Knowing that \(\log_{10}2=0.3010\) and \(\log_{10}3=0.4771\),

(1) find the number of figures of \(6^{50}\).

(2) find at which decimal place appears to be the first non-zero of \(\left(\frac{1}{2}\right)^{300}\).

Answer:

(1) First, take the log of \(6^{50}\).

\[ \log_{10}6^{50} = 50\log_{10}(2\times 3)   \]

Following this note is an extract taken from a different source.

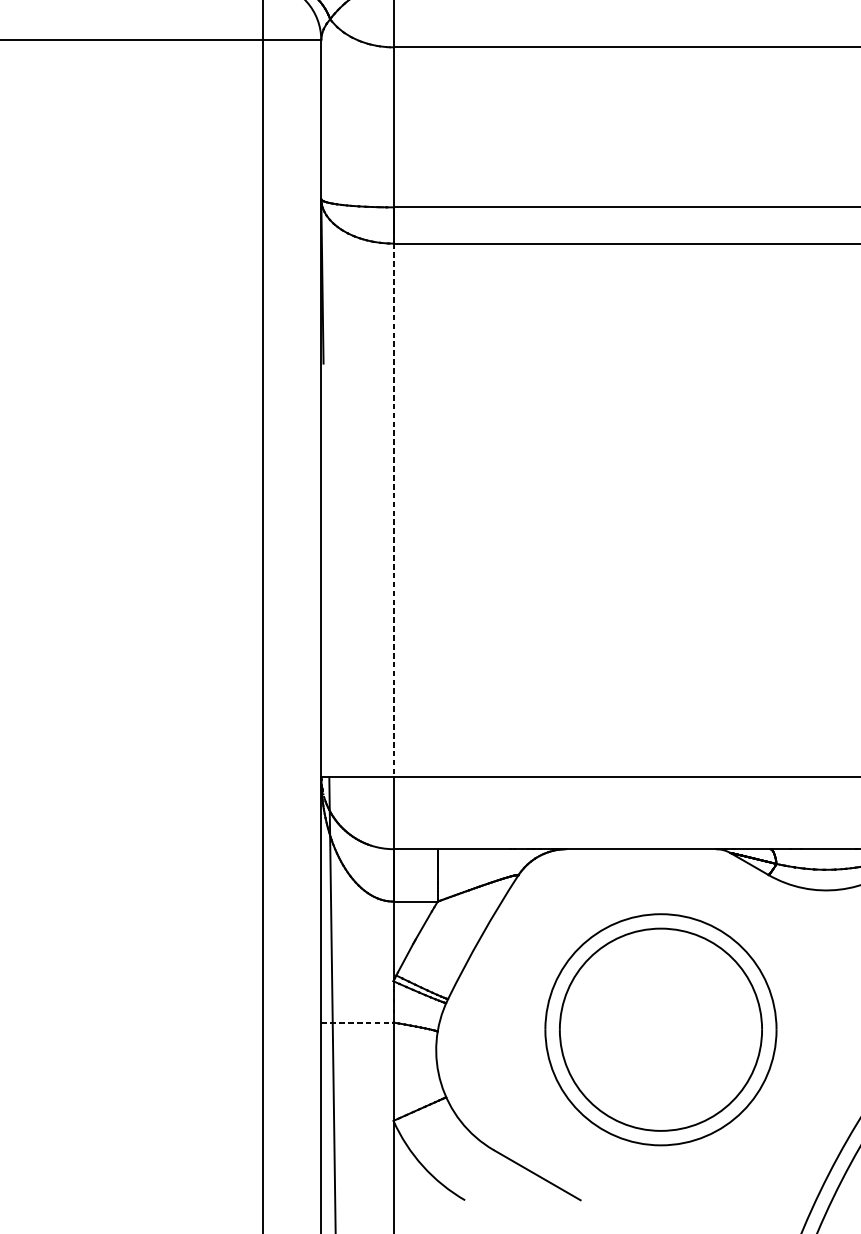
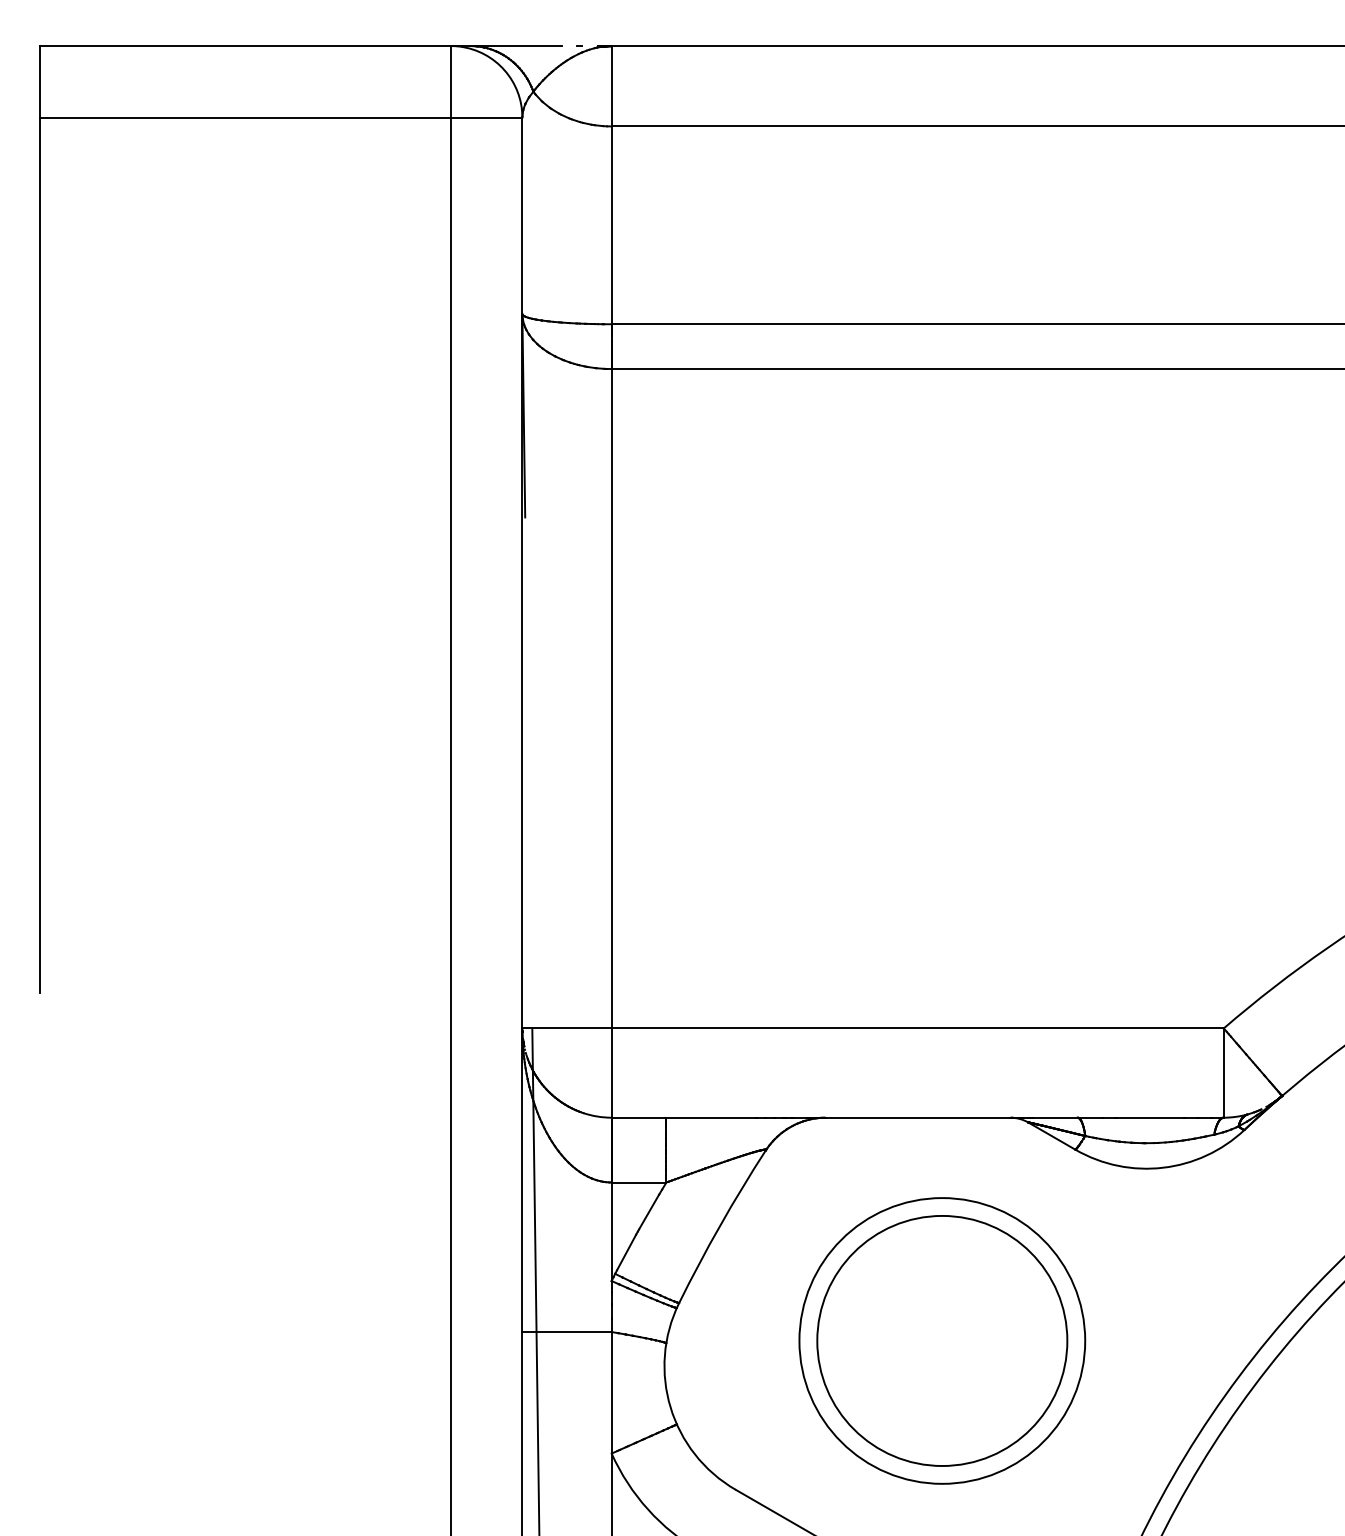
line: (393, 510) -> (611, 698), dashed -> solid
line: (357, 1022) -> (567, 1332), dashed -> solid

\[    = 50(\log_{10}2 + \log_{10}3) \]

\[    =  50(0.3010 + 0.4771)  \]

\[    = 38.905   \]

Thus, we can state

\[ 38<\log_{10}6^{50}<39 \]

Namely,

\[ 10^{38}<6^{50}<10^{39} \]

\(6^{50}\) has 39 figures.

(2) Take the log of the given number.

\[ \log_{10}\left(\frac{1}{2}\right)^{300} = 300\log_{10}\frac{1}{2}  \]

\[      = 300(\log_{10}1 – \log_{10}2)  \]

\[      = 300(0-\log_{10}2)  \]

\[     = -90.3  \]

Then, we have

\[ -91<\log_{10}\left(\frac{1}{2}\right)^{300}< -90   \]

\[    10^{-91} < \left(\frac{1}{2}\right)^{300} < 10^{-90} \]

\(\left(\frac{1}{2}\right)^{300}\) has non-zero number at the 91-st decimal place.